Quindi questa iniziativa non la ritengo adeguata se contestualmente, come indicato dalla Ministra Carfagna e come ricordato in un articolo di un mese fa su questo giornale, non prende corpo una organica implementazione ed un misurabile sviluppo dei sistemi intermodali composti da porti-retroporti-interporti, insieme con gli aeroporti, le piattaforme logistiche e gli altri hub.
Secondo la Ministra la chiave del funzionamento delle Zone Economiche Speciali è legata a questa azione contestuale. Le ZES funzionano solo in presenza di una collaborazione tra il decisore politico, l’industria e le parti sociali e, al tempo stesso, lo sviluppo della logistica passa solo grazie ad investimenti pubblici e semplificazioni amministrative, come l’attuazione dello sportello unico doganale, o come lo sviluppo dei servizi avanzati a sostegno degli operatori economici.
Quindi due prime critiche ad una iniziativa che viene lanciata come vincente per il rilancio del Mezzogiorno e, già in partenza, non adeguatamente valida sia per il numero di aree, sia per la esigenza di una rete logistica efficace ed efficiente. In merito proprio alla logistica questa va supportata nella sua funzione di leva di competitività: le aziende italiane, soprattutto meridionali, decidono purtroppo di aggirare le disfunzioni della logistica, determinate dalle carenze infrastrutturali, delegando “chiavi in mano” l’intera catena di distribuzione al compratore straniero, con la modalità cosiddetta “ex works”. Il risultato: il nostro tessuto produttivo perde il controllo della supply chain, con esiti penalizzanti sulle politiche di prezzo.
Ebbene, mi spiace essere ancora una volta critico ma questa continua ricerca programmatica, questa continua modalità di “approfondire” tematiche note e finora affrontate solo in modo teorico, non è più condivisibile. Dobbiamo compiere un vero atto di umiltà: imitare le esperienze effettuate dagli altri Paesi della Unione Europea e cercare di imitare quelle ZES realizzate negli altri Mezzogiorni di Europa; se non lo facciamo cresce Amazon e Alibaba, cresce solo la Regione logistica richiamata all’inizio e, cosa grave per il Paese, si consente la crescita, come ripeto sempre, del Prodotto Esterno Lordo (PEL) e non del Prodotto Interno Lordo (PIL).

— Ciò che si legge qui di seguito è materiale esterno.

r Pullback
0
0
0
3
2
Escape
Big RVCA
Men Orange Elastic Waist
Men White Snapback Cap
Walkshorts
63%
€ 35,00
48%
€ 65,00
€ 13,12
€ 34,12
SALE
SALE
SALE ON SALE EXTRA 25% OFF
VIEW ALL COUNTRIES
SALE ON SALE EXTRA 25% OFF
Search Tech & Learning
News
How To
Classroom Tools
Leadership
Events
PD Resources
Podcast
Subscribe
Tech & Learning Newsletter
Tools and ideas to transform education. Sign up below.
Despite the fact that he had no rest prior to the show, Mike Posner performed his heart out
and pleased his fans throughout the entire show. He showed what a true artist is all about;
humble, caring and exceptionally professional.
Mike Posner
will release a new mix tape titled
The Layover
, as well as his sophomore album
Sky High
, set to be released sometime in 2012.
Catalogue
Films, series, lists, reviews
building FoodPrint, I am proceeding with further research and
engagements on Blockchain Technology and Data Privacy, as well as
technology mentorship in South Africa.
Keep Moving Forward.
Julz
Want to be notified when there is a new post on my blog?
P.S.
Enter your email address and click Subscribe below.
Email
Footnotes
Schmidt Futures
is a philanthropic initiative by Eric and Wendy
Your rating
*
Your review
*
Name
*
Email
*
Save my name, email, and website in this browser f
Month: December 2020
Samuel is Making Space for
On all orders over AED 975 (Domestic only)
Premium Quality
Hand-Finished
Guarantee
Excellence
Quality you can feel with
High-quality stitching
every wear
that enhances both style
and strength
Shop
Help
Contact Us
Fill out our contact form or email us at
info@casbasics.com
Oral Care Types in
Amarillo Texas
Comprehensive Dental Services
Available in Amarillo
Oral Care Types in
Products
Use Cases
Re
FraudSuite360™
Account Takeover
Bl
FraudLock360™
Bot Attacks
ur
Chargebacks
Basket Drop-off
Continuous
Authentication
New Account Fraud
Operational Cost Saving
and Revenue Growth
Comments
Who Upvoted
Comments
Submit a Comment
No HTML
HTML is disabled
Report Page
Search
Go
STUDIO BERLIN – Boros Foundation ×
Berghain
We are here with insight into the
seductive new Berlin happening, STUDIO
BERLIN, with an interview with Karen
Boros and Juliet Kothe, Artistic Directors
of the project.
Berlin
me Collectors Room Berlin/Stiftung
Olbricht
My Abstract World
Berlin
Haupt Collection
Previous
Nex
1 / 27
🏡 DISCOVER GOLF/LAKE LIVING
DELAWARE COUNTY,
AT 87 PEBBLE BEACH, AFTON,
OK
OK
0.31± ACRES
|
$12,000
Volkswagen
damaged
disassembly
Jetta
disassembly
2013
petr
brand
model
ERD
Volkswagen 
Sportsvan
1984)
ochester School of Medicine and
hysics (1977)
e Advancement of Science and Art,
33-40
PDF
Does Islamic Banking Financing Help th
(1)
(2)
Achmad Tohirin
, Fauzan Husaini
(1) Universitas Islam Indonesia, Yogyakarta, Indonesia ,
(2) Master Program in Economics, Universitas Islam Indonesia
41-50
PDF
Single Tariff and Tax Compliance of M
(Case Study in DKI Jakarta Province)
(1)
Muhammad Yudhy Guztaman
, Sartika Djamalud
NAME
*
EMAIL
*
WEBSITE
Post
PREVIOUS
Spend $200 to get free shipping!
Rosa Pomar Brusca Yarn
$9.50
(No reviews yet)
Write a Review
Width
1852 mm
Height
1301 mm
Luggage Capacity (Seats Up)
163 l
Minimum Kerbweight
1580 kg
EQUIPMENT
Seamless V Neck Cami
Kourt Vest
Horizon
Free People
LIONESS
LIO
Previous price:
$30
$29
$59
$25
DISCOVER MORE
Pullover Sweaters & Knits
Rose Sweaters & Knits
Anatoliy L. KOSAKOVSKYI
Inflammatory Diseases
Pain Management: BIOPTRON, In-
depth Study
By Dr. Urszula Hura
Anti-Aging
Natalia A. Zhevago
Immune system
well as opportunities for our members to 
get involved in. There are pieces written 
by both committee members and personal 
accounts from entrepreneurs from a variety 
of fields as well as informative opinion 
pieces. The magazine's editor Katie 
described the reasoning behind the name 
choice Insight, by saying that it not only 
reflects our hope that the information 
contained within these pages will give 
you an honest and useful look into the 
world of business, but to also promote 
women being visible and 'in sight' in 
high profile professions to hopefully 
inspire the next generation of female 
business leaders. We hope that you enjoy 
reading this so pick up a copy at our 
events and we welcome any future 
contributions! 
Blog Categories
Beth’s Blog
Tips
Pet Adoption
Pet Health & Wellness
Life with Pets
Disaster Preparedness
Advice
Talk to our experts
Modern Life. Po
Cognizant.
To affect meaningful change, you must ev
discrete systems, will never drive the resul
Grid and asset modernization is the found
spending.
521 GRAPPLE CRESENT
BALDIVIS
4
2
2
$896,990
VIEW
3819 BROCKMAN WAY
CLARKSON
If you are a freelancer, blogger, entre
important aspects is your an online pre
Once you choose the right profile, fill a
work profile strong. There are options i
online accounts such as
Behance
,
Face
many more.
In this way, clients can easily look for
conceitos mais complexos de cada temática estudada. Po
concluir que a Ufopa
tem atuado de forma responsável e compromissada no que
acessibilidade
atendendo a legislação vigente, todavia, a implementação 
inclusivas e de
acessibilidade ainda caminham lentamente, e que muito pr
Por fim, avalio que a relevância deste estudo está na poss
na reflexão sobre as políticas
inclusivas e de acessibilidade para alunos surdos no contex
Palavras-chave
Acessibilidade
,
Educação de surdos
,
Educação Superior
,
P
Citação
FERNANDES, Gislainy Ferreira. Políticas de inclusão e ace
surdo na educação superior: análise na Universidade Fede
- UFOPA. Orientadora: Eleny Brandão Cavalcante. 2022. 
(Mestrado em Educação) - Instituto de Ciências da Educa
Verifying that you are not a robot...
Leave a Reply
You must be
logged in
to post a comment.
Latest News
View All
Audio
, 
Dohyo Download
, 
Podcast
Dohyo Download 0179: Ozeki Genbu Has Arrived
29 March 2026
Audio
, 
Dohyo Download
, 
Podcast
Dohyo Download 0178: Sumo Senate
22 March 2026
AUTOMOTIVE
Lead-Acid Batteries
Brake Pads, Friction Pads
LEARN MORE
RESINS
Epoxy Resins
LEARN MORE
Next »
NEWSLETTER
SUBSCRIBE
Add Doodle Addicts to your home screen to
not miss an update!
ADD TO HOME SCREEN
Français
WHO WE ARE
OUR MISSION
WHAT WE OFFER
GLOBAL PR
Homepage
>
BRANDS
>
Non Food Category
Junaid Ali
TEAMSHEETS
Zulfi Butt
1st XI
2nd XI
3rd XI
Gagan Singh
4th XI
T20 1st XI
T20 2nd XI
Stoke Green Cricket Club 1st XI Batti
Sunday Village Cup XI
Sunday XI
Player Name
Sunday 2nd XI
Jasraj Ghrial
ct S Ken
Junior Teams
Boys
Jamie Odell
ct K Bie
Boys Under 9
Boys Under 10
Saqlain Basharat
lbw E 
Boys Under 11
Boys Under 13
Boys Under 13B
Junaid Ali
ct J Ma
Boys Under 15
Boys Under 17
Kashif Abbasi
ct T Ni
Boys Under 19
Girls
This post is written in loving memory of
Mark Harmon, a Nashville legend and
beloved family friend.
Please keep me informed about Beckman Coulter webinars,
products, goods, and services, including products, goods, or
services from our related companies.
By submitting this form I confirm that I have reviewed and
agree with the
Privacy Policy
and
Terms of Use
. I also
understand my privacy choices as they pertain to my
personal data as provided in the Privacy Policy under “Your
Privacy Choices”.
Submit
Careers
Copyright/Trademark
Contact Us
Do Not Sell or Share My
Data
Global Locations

Una grande responsabilità in questa fase ritengo ricada sui Presidenti delle tre Regioni ed in modo particolare sul Presidente Emiliano della Regione Puglia; la Puglia in realtà è la cerniera chiave per le altre due Regioni; il Presidente Emiliano penso sappia bene che alla Presidenza del Consiglio non c’è più il Professor Conte e, quindi, la sua giunta appoggiata anche dal Movimento 5 Stelle, non credo possa continuare ad essere estranea da una attenta e capillare verifica da parte del Governo sulla prolungata stasi della Regione stessa. Il Presidente Draghi, infatti, non credo sia disposto ad accettare elencazioni clientelari di amministrazioni comunali dove finora non si è praticamente fatto nulla, non sia disposto ad accettare il ripetersi di convegni e di impegni rimasti tali. Draghi non può accettare che queste tre Regioni che potevano essere il motore della crescita dell’intero Mezzogiorno siano oggi una tragica zavorra per lo sviluppo del Paese.